Records:
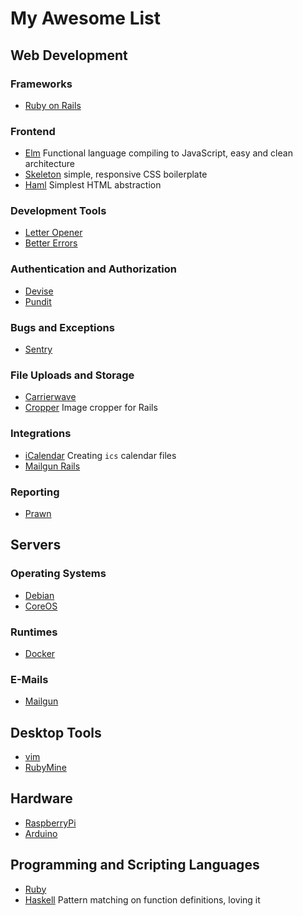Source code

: # My Awesome List

## Web Development

### Frameworks

- [Ruby on Rails](http://rubyonrails.org/)

### Frontend

- [Elm](http://elm-lang.org) Functional language compiling to JavaScript, easy and clean architecture
- [Skeleton](http://getskeleton.com/) simple, responsive CSS boilerplate
- [Haml](http://haml.info) Simplest HTML abstraction

### Development Tools

- [Letter Opener](https://github.com/ryanb/letter_opener)
- [Better Errors](https://github.com/charliesome/better_errors)

### Authentication and Authorization

- [Devise](https://github.com/plataformatec/devise)
- [Pundit](https://github.com/elabs/pundit)

### Bugs and Exceptions

- [Sentry](https://sentry.io)

### File Uploads and Storage

- [Carrierwave](https://github.com/carrierwaveuploader/carrierwave)
- [Cropper](https://github.com/cristianbica/cropper-rails) Image cropper for Rails

### Integrations

- [iCalendar](https://github.com/icalendar/icalendar) Creating `ics` calendar files
- [Mailgun Rails](https://github.com/jorgemanrubia/mailgun_rails)

### Reporting

- [Prawn](https://github.com/prawnpdf/prawn)

## Servers

### Operating Systems

- [Debian](https://www.debian.org)
- [CoreOS](https://coreos.com)

### Runtimes

- [Docker](https://www.docker.com)

### E-Mails

- [Mailgun](https://www.mailgun.com)

## Desktop Tools

- [vim](http://www.vim.org)
- [RubyMine](https://www.jetbrains.com/ruby/)

## Hardware

- [RaspberryPi](https://www.raspberrypi.org)
- [Arduino](https://www.arduino.cc)

## Programming and Scripting Languages

- [Ruby](https://www.ruby-lang.org)
- [Haskell](https://www.haskell.org) Pattern matching on function definitions, loving it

Work request:
Reproduce the data above verbatim, omitting the pictures from your answer.

Completed exercise:
Source code

: # My Awesome List

## Web Development

### Frameworks

- [Ruby on Rails](http://rubyonrails.org/)

### Frontend

- [Elm](http://elm-lang.org) Functional language compiling to JavaScript, easy and clean architecture
- [Skeleton](http://getskeleton.com/) simple, responsive CSS boilerplate
- [Haml](http://haml.info) Simplest HTML abstraction

### Development Tools

- [Letter Opener](https://github.com/ryanb/letter_opener)
- [Better Errors](https://github.com/charliesome/better_errors)

### Authentication and Authorization

- [Devise](https://github.com/plataformatec/devise)
- [Pundit](https://github.com/elabs/pundit)

### Bugs and Exceptions

- [Sentry](https://sentry.io)

### File Uploads and Storage

- [Carrierwave](https://github.com/carrierwaveuploader/carrierwave)
- [Cropper](https://github.com/cristianbica/cropper-rails) Image cropper for Rails

### Integrations

- [iCalendar](https://github.com/icalendar/icalendar) Creating `ics` calendar files
- [Mailgun Rails](https://github.com/jorgemanrubia/mailgun_rails)

### Reporting

- [Prawn](https://github.com/prawnpdf/prawn)

## Servers

### Operating Systems

- [Debian](https://www.debian.org)
- [CoreOS](https://coreos.com)

### Runtimes

- [Docker](https://www.docker.com)

### E-Mails

- [Mailgun](https://www.mailgun.com)

## Desktop Tools

- [vim](http://www.vim.org)
- [RubyMine](https://www.jetbrains.com/ruby/)

## Hardware

- [RaspberryPi](https://www.raspberrypi.org)
- [Arduino](https://www.arduino.cc)

## Programming and Scripting Languages

- [Ruby](https://www.ruby-lang.org)
- [Haskell](https://www.haskell.org) Pattern matching on function definitions, loving it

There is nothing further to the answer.